THE PROBLEM:
Among the lines of this listing, count those that include "ปดาห" and state the count by itself.

INPUT FOR THIS TASK:
*-*-*

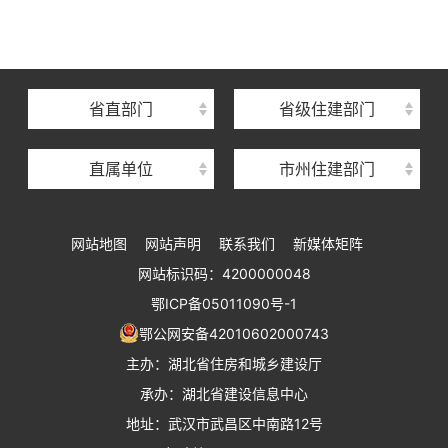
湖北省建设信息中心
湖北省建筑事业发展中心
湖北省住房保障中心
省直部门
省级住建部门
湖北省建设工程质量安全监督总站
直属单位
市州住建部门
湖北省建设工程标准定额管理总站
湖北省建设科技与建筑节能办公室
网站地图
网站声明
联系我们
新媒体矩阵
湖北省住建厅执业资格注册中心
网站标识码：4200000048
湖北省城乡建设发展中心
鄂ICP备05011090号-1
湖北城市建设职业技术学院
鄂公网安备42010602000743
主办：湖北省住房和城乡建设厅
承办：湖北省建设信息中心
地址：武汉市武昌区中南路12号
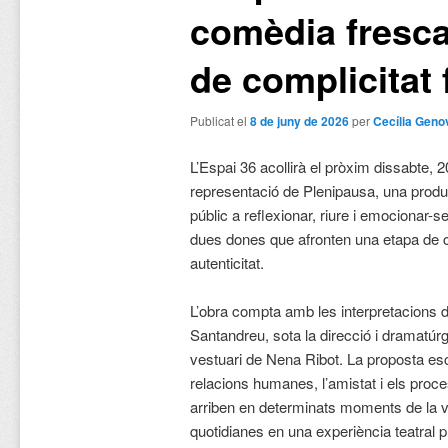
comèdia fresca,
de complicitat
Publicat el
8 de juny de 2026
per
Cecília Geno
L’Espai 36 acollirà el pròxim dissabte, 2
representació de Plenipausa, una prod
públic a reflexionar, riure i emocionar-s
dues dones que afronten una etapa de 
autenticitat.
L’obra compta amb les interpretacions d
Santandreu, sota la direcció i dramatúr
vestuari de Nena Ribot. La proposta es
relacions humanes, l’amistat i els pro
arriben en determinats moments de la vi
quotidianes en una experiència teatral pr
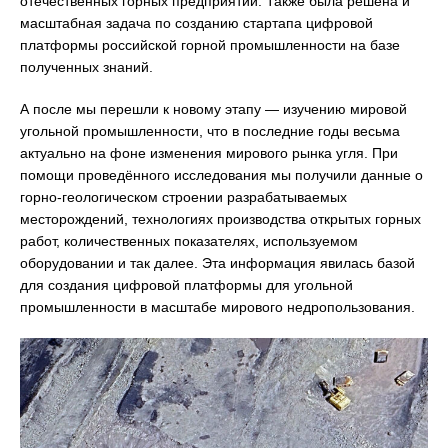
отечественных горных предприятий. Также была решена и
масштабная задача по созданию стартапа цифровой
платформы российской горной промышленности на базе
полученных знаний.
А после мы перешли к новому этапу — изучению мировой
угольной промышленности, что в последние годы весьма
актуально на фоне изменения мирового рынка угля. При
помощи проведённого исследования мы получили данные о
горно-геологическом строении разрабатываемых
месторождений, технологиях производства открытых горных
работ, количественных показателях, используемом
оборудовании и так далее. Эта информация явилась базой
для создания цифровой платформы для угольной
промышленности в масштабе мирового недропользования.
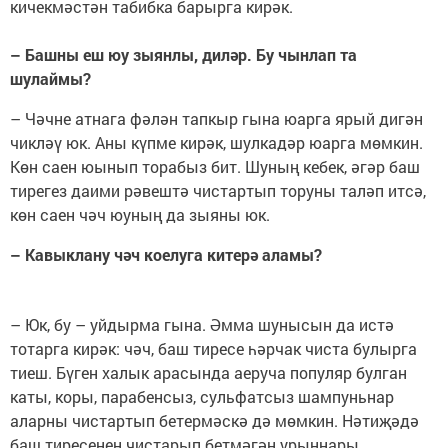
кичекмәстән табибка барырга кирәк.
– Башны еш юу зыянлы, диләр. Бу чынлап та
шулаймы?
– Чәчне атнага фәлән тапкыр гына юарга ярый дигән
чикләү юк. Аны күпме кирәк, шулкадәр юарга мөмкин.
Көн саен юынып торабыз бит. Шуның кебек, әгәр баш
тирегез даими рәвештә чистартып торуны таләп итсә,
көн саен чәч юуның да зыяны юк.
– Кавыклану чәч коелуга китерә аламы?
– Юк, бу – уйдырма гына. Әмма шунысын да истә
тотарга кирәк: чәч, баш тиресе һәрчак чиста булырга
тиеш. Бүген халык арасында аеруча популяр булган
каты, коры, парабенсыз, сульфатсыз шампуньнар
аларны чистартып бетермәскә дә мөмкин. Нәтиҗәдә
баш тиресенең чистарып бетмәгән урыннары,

*-*-*

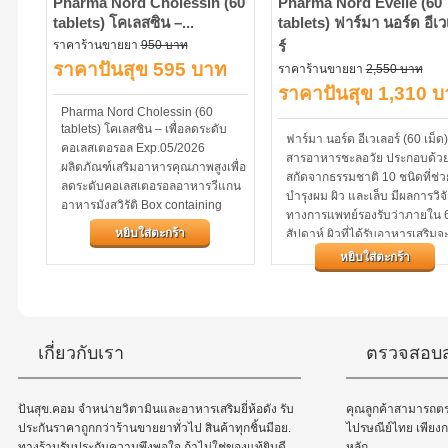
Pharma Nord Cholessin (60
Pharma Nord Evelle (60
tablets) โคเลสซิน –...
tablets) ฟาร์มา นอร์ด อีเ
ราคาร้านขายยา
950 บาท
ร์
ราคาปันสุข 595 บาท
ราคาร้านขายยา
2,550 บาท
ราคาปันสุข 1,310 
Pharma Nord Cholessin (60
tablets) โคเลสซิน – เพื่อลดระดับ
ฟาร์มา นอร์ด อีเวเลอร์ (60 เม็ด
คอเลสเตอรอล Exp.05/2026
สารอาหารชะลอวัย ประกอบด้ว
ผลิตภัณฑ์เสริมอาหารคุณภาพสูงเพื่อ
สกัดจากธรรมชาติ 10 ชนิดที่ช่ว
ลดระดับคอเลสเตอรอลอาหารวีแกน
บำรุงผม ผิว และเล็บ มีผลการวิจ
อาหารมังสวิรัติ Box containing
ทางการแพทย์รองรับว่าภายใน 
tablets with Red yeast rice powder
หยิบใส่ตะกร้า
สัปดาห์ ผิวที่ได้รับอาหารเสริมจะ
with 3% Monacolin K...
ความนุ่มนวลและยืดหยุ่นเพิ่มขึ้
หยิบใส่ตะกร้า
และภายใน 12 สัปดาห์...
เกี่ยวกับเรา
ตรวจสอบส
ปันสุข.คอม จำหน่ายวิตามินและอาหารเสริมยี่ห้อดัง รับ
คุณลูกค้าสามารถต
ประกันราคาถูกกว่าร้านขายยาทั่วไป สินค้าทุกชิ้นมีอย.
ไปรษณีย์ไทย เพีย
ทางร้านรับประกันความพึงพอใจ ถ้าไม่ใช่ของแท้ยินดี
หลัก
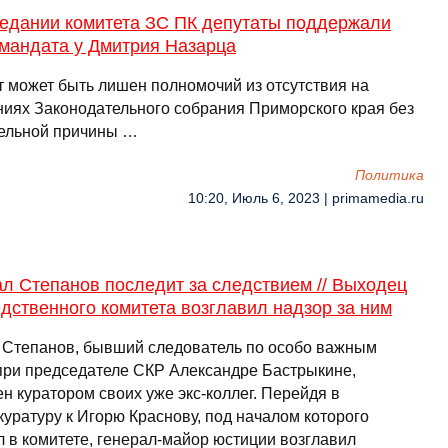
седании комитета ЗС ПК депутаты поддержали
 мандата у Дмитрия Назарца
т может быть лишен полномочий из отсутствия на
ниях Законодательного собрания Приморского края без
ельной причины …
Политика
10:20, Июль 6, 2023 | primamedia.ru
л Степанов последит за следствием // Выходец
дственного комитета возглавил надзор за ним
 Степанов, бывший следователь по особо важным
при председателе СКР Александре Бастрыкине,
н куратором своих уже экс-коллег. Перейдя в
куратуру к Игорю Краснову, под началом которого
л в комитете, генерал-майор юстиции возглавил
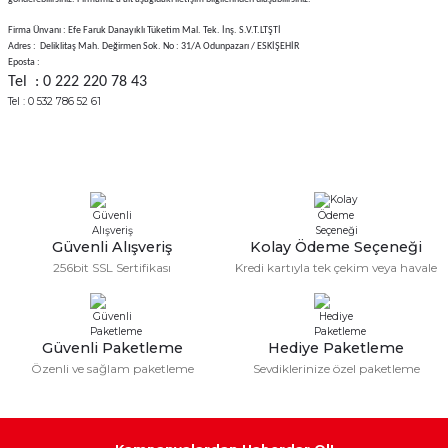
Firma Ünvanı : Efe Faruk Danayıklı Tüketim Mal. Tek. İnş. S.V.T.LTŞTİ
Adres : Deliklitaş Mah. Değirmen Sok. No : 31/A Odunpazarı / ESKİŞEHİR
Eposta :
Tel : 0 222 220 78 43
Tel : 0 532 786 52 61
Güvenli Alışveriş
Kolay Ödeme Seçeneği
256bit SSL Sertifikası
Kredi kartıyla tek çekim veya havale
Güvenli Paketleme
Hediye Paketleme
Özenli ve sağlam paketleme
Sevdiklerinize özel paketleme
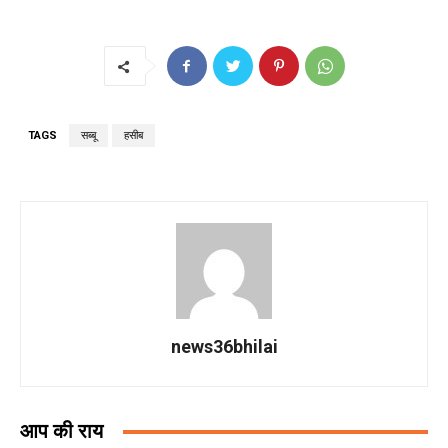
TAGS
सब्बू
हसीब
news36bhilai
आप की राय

*-*-*

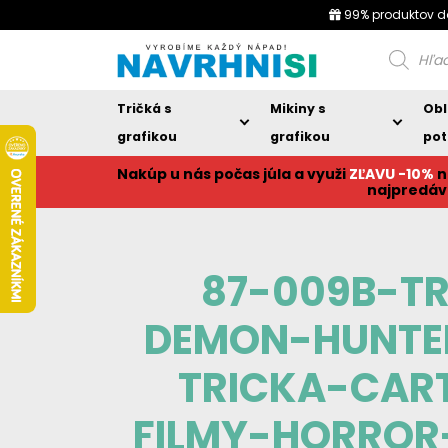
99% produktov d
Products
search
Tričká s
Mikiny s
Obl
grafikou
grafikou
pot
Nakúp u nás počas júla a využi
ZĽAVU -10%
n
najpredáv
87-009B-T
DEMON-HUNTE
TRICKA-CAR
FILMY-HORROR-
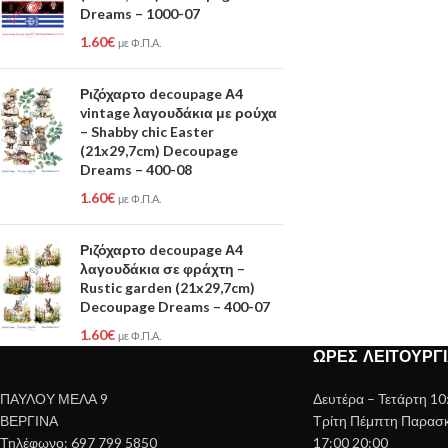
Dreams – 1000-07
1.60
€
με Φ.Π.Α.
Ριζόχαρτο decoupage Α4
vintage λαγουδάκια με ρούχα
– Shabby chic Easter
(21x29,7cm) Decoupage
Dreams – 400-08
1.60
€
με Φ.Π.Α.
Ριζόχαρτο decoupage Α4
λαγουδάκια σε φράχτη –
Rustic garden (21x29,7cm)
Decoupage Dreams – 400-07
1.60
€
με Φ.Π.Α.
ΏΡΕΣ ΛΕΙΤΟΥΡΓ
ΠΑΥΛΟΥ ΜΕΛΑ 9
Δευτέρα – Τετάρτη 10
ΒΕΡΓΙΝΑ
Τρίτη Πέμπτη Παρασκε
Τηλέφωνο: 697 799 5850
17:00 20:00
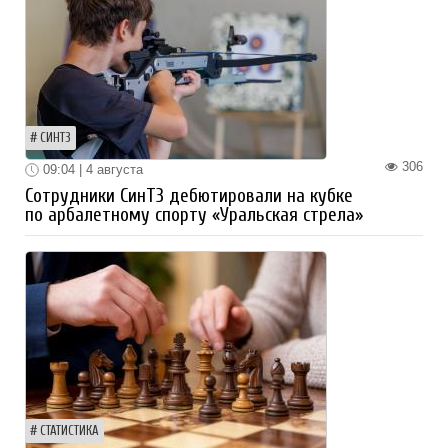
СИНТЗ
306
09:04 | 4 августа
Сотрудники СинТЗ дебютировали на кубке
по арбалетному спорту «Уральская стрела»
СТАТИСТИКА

*-*-*

WRITTEN RESPONSE:
2